Our UCStrategies Expert Dave Michels was the first analyst with the work stream collaboration theme, as I recall. It is a powerful concept, very closely related to CEBP, in which communications is intrinsic to the work stream of the worker (which UniComm Consulting categorizes into Usage Profiles). If this plays out in the ways it seems to be going, the leaders of work stream collaboration will not come from this 2016 UC MQ vendor list, with the possible exception of Microsoft's blend of Office 365 and Dynamics. Rather, the leaders are likely to be Salesforce.com, Slack, IBM Connections, and others. Perhaps, IBM's exit from the UC MQ shows foresight, not failure.

Gartner says that, "Half of the vendors in this year's Magic Quadrant have added this capability to their UC portfolios..." However, it's not clear that any of them, including Microsoft, are prepared to win in this emerging space filled by native cloud-based work stream services.

If Communications-Enabled Business Processes (CEBP) are an important direction, then is an IP PBX architecture the best platform for CEBP?

Gartner notes that communications platform as a service (cPaaS) is increasingly seen as an important option for partners and clients wishing to develop digital business initiatives. However, much as with work stream collaboration, this market for communications platforms is developing very independently from the UC vendor list. Sure, the incumbent UC vendors are rebranding and repackaging their application development and integration suites; some are investing in this area as part of their portfolio (e.g. Cisco's acquisition of Tropo). But we don't see much evidence that the UC (often the telephony department) in enterprise IT departments are making themselves known to the application developers as the cPaaS of choice.

What are the correct designs for the enterprise UC User Experiences (UXs)?

Finally, Gartner places great emphasis on the UX as the vehicle for integrating the communications services. Yes, this is important, but for work stream communications and CEBP, where the greatest value will be found for business processes and user productivity, the UX will more likely be driven by the business process or work stream or workflow software packages, rather than by the UC vendors' software client.
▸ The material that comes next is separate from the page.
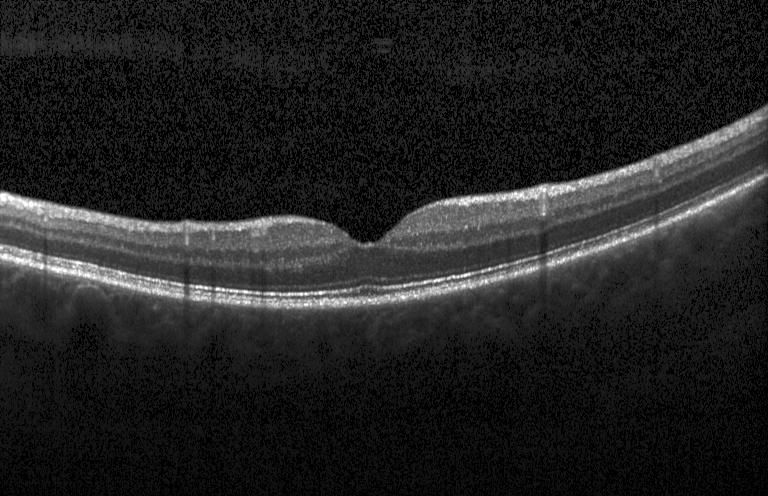
OCT scan showing no evidence of choroidal neovascularization, diabetic macular edema, or drusen.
These are all important questions. Answering these questions would seem mandatory in order to develop an enterprise communications strategy as the basis for continuing UC investment. However, these questions cannot be answered within the limits of this UC MQ. Besides the Mid-Market UC and UCaaS MQs, decision makers will need to look at Magic Quadrants such as Social Software for the Workplace, Enterprise Content Management, Web Conferencing, CRM applications, and more.

The bottom line, it seems, is that UC can be analyzed as a stand-alone decision only at the peril of the organization's agility and economic efficiency. Communications has been diversified and modularized to such an extent that investment decisions will require an understanding of how communications will support and enhance the business processes and will support the participants (employees, contractors, partners, customers, clients) in those business processes.

Enterprise decision makers (and their vendors) are faced with a tough choice. The instinct at this time is to watch and wait as native cloud, work stream communications, CEBP and cPaaS mature. Yet waiting runs the risk of missing the boat, as they say. My advice is to pick one or two Usage Profiles where these innovations will have the greatest benefit and run one or more pilot projects right now, from a mix of cloud-based vendors, whether those are from the UC MQ or UCaaS MQ or not. Things are changing dramatically and you want to be ready for the pivot.

Again, this year, the Gartner UC MQ is extremely valuable. Asking the right questions is often much more important than just having the right answer to the wrong question. So, thanks, Gartner, for posing these important questions.